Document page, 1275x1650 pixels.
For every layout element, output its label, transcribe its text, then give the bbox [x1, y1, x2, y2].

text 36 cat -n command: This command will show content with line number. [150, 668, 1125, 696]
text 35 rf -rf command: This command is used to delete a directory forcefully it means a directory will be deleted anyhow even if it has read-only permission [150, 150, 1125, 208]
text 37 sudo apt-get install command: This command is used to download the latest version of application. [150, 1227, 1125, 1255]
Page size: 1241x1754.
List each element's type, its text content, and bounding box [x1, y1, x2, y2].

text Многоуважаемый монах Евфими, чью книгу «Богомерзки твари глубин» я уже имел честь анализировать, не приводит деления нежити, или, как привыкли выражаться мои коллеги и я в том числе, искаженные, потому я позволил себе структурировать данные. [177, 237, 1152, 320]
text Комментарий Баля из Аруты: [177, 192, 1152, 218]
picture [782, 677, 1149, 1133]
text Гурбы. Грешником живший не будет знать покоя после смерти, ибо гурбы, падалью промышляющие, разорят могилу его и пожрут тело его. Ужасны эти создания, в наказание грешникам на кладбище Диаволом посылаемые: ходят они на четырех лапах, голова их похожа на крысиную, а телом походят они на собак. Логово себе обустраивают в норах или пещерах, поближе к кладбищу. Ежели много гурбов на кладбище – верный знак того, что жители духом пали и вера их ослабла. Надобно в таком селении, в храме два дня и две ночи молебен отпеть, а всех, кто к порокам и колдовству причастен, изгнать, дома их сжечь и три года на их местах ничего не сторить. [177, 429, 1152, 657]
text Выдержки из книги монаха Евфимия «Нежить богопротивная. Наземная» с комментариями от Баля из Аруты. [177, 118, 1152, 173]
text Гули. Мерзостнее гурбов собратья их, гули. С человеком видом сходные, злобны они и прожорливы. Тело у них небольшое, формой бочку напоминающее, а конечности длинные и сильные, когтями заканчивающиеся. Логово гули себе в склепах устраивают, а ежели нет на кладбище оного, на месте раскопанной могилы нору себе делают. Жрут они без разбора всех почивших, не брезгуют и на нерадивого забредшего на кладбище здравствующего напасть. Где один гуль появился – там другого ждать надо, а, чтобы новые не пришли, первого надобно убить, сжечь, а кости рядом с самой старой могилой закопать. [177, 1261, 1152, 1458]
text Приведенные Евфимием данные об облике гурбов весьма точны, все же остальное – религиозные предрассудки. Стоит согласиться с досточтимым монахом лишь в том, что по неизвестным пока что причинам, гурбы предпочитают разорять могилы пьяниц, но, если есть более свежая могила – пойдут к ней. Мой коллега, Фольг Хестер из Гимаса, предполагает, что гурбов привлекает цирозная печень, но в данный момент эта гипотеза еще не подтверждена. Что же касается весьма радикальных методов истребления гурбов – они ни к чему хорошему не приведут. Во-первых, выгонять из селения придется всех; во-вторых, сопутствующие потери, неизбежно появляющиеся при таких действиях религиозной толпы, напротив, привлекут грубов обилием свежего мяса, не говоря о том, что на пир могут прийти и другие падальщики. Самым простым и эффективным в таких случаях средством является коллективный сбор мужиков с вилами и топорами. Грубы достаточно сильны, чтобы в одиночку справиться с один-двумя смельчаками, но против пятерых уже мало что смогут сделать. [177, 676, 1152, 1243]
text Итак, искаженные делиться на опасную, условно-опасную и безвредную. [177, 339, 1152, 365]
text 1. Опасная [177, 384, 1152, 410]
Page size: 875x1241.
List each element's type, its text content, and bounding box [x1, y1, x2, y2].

====================

— TASK TO CARRY OUT —
The listing above should be returned in full, exactly as shown.

— EXERCISE RESULT —
Document page, 1275x1650 pixels.
For every layout element, output its label, transcribe its text, then give the bbox [x1, y1, x2, y2].

text 36 cat -n command: This command will show content with line number. [150, 668, 1125, 696]
text 35 rf -rf command: This command is used to delete a directory forcefully it means a directory will be deleted anyhow even if it has read-only permission [150, 150, 1125, 208]
text 37 sudo apt-get install command: This command is used to download the latest version of application. [150, 1227, 1125, 1255]
Page size: 1241x1754.
List each element's type, its text content, and bounding box [x1, y1, x2, y2].

text Многоуважаемый монах Евфими, чью книгу «Богомерзки твари глубин» я уже имел честь анализировать, не приводит деления нежити, или, как привыкли выражаться мои коллеги и я в том числе, искаженные, потому я позволил себе структурировать данные. [177, 237, 1152, 320]
text Комментарий Баля из Аруты: [177, 192, 1152, 218]
picture [782, 677, 1149, 1133]
text Гурбы. Грешником живший не будет знать покоя после смерти, ибо гурбы, падалью промышляющие, разорят могилу его и пожрут тело его. Ужасны эти создания, в наказание грешникам на кладбище Диаволом посылаемые: ходят они на четырех лапах, голова их похожа на крысиную, а телом походят они на собак. Логово себе обустраивают в норах или пещерах, поближе к кладбищу. Ежели много гурбов на кладбище – верный знак того, что жители духом пали и вера их ослабла. Надобно в таком селении, в храме два дня и две ночи молебен отпеть, а всех, кто к порокам и колдовству причастен, изгнать, дома их сжечь и три года на их местах ничего не сторить. [177, 429, 1152, 657]
text Выдержки из книги монаха Евфимия «Нежить богопротивная. Наземная» с комментариями от Баля из Аруты. [177, 118, 1152, 173]
text Гули. Мерзостнее гурбов собратья их, гули. С человеком видом сходные, злобны они и прожорливы. Тело у них небольшое, формой бочку напоминающее, а конечности длинные и сильные, когтями заканчивающиеся. Логово гули себе в склепах устраивают, а ежели нет на кладбище оного, на месте раскопанной могилы нору себе делают. Жрут они без разбора всех почивших, не брезгуют и на нерадивого забредшего на кладбище здравствующего напасть. Где один гуль появился – там другого ждать надо, а, чтобы новые не пришли, первого надобно убить, сжечь, а кости рядом с самой старой могилой закопать. [177, 1261, 1152, 1458]
text Приведенные Евфимием данные об облике гурбов весьма точны, все же остальное – религиозные предрассудки. Стоит согласиться с досточтимым монахом лишь в том, что по неизвестным пока что причинам, гурбы предпочитают разорять могилы пьяниц, но, если есть более свежая могила – пойдут к ней. Мой коллега, Фольг Хестер из Гимаса, предполагает, что гурбов привлекает цирозная печень, но в данный момент эта гипотеза еще не подтверждена. Что же касается весьма радикальных методов истребления гурбов – они ни к чему хорошему не приведут. Во-первых, выгонять из селения придется всех; во-вторых, сопутствующие потери, неизбежно появляющиеся при таких действиях религиозной толпы, напротив, привлекут грубов обилием свежего мяса, не говоря о том, что на пир могут прийти и другие падальщики. Самым простым и эффективным в таких случаях средством является коллективный сбор мужиков с вилами и топорами. Грубы достаточно сильны, чтобы в одиночку справиться с один-двумя смельчаками, но против пятерых уже мало что смогут сделать. [177, 676, 1152, 1243]
text Итак, искаженные делиться на опасную, условно-опасную и безвредную. [177, 339, 1152, 365]
text 1. Опасная [177, 384, 1152, 410]
Page size: 875x1241.
List each element's type, its text content, and bounding box [x1, y1, x2, y2].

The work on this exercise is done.